Le premier long-métrage de la Bosniaque Aida Begic, qui concourt pour la Caméra d’or, s’intéresse au difficile quotidien d’un groupe de femmes seules dans un petit village isolé. Les mettant en scène hors du monde, le film s’attache à montrer la fêlure de l’absence : celle des hommes, des fils, des frères tués à la guerre.
1997, Slavno, petit village de Bosnie. Ce lieu, par ces caractéristiques, ancre l’histoire des personnages à la fois dans l’Histoire, et dans son hors champ. Ce village, totalement isolé, dépourvu de tout signe de modernité (télévision, radio, eau courante…), en partie en ruine après le passage de la guerre, est néanmoins profondément vivant.
Malgré la douleur du deuil, de l’incertitude, de la précarité, de l’isolement, c’est précisément dans la direction de la vie ‑qui continue de tenir ses personnages- que se dirige Aida Begic. La jeune réalisatrice fait preuve d’une impressionnante maîtrise dans la peinture de cette galerie de femmes : dix femmes, un vieil imam et un jeune garçon mutique. Des femmes de différents âges, différents caractères, différentes façons de se débattre dans la survie ; c’est cette diversité que la réalisatrice a apporté un soin très particulier. Il y a là la volontaire Alma, jeune veuve de trente ans, et sa belle-mère, Safiya, au visage et aux remarques dures. Il y a Sabrina, qui ne rêve que de la ville et refuse de travailler à l’effort commun. Il y a Nadiya et Jasmina, composant comme elles le peuvent avec leurs filles adolescentes.
Il se dégage de ce film une grande force, faite de courage, d’abnégation parfois, de lutte pour le bonheur souvent, de cette communauté à la fois soudée et en conflit. Aida Begic a su trouver dans son scénario (elle a écrit de nombreuses versions avant de parvenir à ce qu’elle souhaitait) les situations propres à faire exploser les relations entre ses femmes.
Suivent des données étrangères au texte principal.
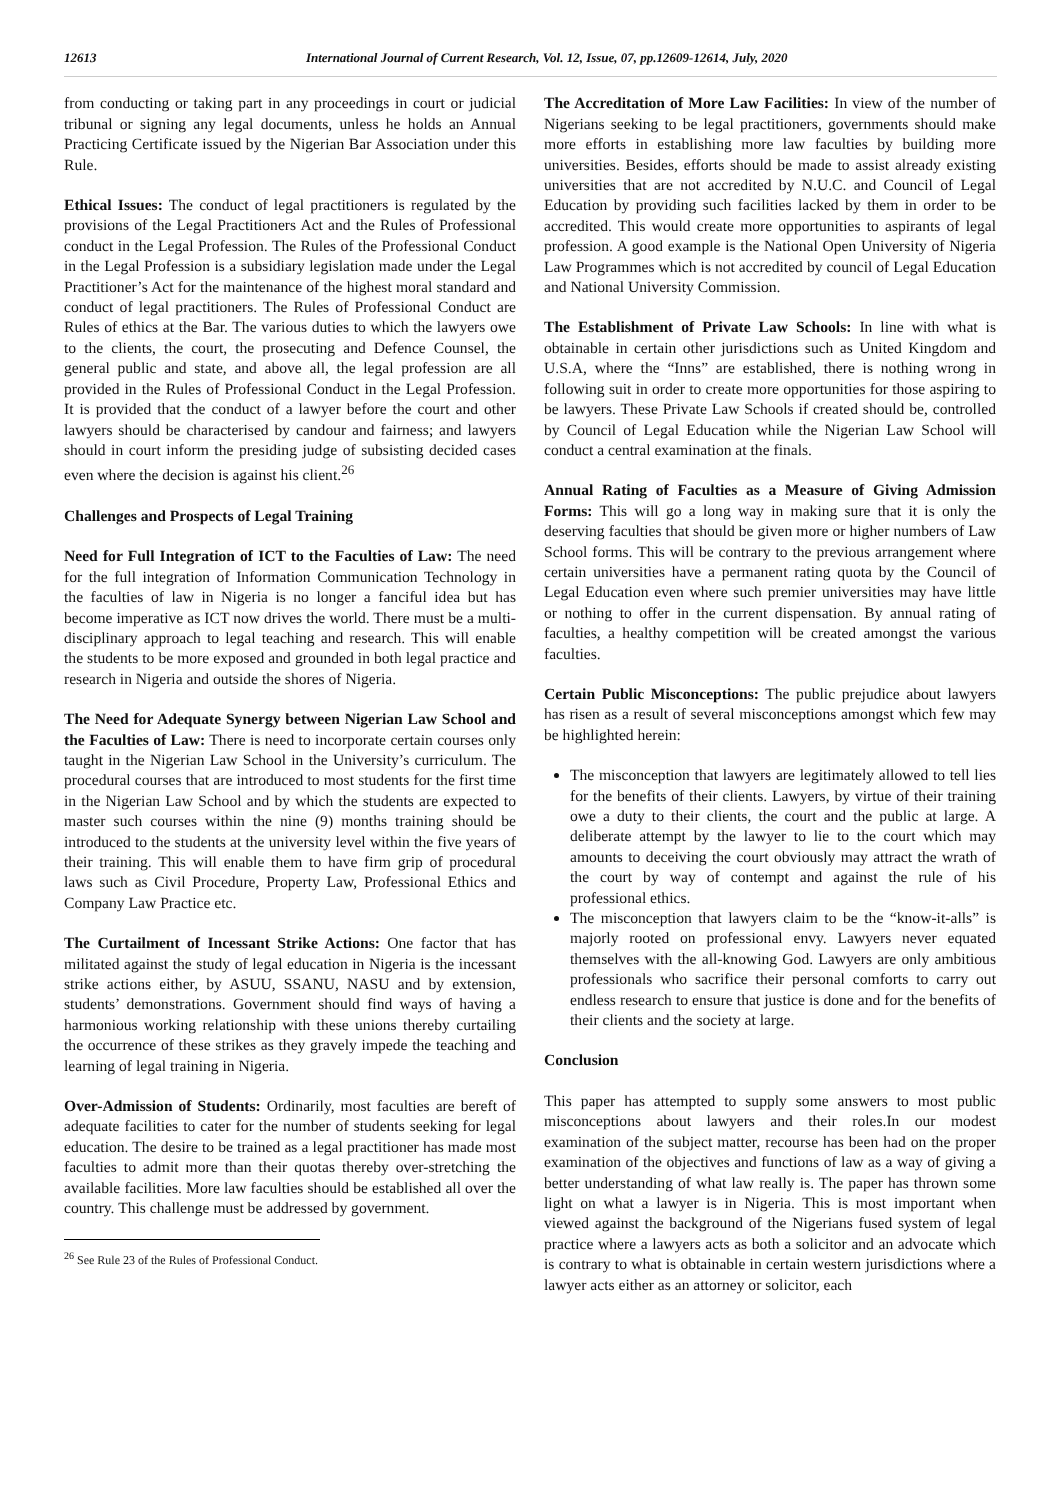12613 International Journal of Current Research, Vol. 12, Issue, 07, pp.12609-12614, July, 2020
from conducting or taking part in any proceedings in court or judicial tribunal or signing any legal documents, unless he holds an Annual Practicing Certificate issued by the Nigerian Bar Association under this Rule.
Ethical Issues: The conduct of legal practitioners is regulated by the provisions of the Legal Practitioners Act and the Rules of Professional conduct in the Legal Profession. The Rules of the Professional Conduct in the Legal Profession is a subsidiary legislation made under the Legal Practitioner’s Act for the maintenance of the highest moral standard and conduct of legal practitioners. The Rules of Professional Conduct are Rules of ethics at the Bar. The various duties to which the lawyers owe to the clients, the court, the prosecuting and Defence Counsel, the general public and state, and above all, the legal profession are all provided in the Rules of Professional Conduct in the Legal Profession. It is provided that the conduct of a lawyer before the court and other lawyers should be characterised by candour and fairness; and lawyers should in court inform the presiding judge of subsisting decided cases even where the decision is against his client.<sup>26</sup>
Challenges and Prospects of Legal Training
Need for Full Integration of ICT to the Faculties of Law: The need for the full integration of Information Communication Technology in the faculties of law in Nigeria is no longer a fanciful idea but has become imperative as ICT now drives the world. There must be a multi-disciplinary approach to legal teaching and research. This will enable the students to be more exposed and grounded in both legal practice and research in Nigeria and outside the shores of Nigeria.
The Need for Adequate Synergy between Nigerian Law School and the Faculties of Law: There is need to incorporate certain courses only taught in the Nigerian Law School in the University’s curriculum. The procedural courses that are introduced to most students for the first time in the Nigerian Law School and by which the students are expected to master such courses within the nine (9) months training should be introduced to the students at the university level within the five years of their training. This will enable them to have firm grip of procedural laws such as Civil Procedure, Property Law, Professional Ethics and Company Law Practice etc.
The Curtailment of Incessant Strike Actions: One factor that has militated against the study of legal education in Nigeria is the incessant strike actions either, by ASUU, SSANU, NASU and by extension, students’ demonstrations. Government should find ways of having a harmonious working relationship with these unions thereby curtailing the occurrence of these strikes as they gravely impede the teaching and learning of legal training in Nigeria.
Over-Admission of Students: Ordinarily, most faculties are bereft of adequate facilities to cater for the number of students seeking for legal education. The desire to be trained as a legal practitioner has made most faculties to admit more than their quotas thereby over-stretching the available facilities. More law faculties should be established all over the country. This challenge must be addressed by government.
<sup>26</sup> See Rule 23 of the Rules of Professional Conduct.
The Accreditation of More Law Facilities: In view of the number of Nigerians seeking to be legal practitioners, governments should make more efforts in establishing more law faculties by building more universities. Besides, efforts should be made to assist already existing universities that are not accredited by N.U.C. and Council of Legal Education by providing such facilities lacked by them in order to be accredited. This would create more opportunities to aspirants of legal profession. A good example is the National Open University of Nigeria Law Programmes which is not accredited by council of Legal Education and National University Commission.
The Establishment of Private Law Schools: In line with what is obtainable in certain other jurisdictions such as United Kingdom and U.S.A, where the “Inns” are established, there is nothing wrong in following suit in order to create more opportunities for those aspiring to be lawyers. These Private Law Schools if created should be, controlled by Council of Legal Education while the Nigerian Law School will conduct a central examination at the finals.
Annual Rating of Faculties as a Measure of Giving Admission Forms: This will go a long way in making sure that it is only the deserving faculties that should be given more or higher numbers of Law School forms. This will be contrary to the previous arrangement where certain universities have a permanent rating quota by the Council of Legal Education even where such premier universities may have little or nothing to offer in the current dispensation. By annual rating of faculties, a healthy competition will be created amongst the various faculties.
Certain Public Misconceptions: The public prejudice about lawyers has risen as a result of several misconceptions amongst which few may be highlighted herein:
The misconception that lawyers are legitimately allowed to tell lies for the benefits of their clients. Lawyers, by virtue of their training owe a duty to their clients, the court and the public at large. A deliberate attempt by the lawyer to lie to the court which may amounts to deceiving the court obviously may attract the wrath of the court by way of contempt and against the rule of his professional ethics.
The misconception that lawyers claim to be the “know-it-alls” is majorly rooted on professional envy. Lawyers never equated themselves with the all-knowing God. Lawyers are only ambitious professionals who sacrifice their personal comforts to carry out endless research to ensure that justice is done and for the benefits of their clients and the society at large.
Conclusion
This paper has attempted to supply some answers to most public misconceptions about lawyers and their roles.In our modest examination of the subject matter, recourse has been had on the proper examination of the objectives and functions of law as a way of giving a better understanding of what law really is. The paper has thrown some light on what a lawyer is in Nigeria. This is most important when viewed against the background of the Nigerians fused system of legal practice where a lawyers acts as both a solicitor and an advocate which is contrary to what is obtainable in certain western jurisdictions where a lawyer acts either as an attorney or solicitor, each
Deux situations, deux options d’avenir pour ce village : celle d’accepter l’offre d’un homme d’un village voisin de leur fournir un moyen de transport pour vendre leur stock de confitures et bocaux de légumes, et celle, radicale, qui leur est de plus proposée par un Serbe, de vendre le village à un groupe de BTP étranger. Et c’est en questionnant leur avenir que les interrogations ramenant sans cesse le proche passé à l’esprit de ces femmes, ressurgissent.
Le lieu du village devient le point central de l’identité de ces femmes, car cet espace est filmé comme l’écrin de l’histoire de leur pays, de leurs histoires personnelles, de l’histoire de la communauté. Aida Begic a su insuffler à sa mise en scène toute la poésie et la tendresse nécessaires, doublées d’une très belle photographie, passant des couleurs chatoyantes de l’été à la brume automnale. En prenant pour point de vue la mise en scène du quotidien, des gestes répétitifs (se laver, prier, dénoyauter les prunes, faire la confiture, dormir…), Aida Begic dit beaucoup de choses sur la survie, la conjuration de la mort. On est loin de l’ambiance des films de Kusturica, d’un certain exotisme dont il a forcé le trait dans ces derniers films, mais proche, tout proche, d’une finesse à ciseler des personnages inscrits dans un lieu très marqué.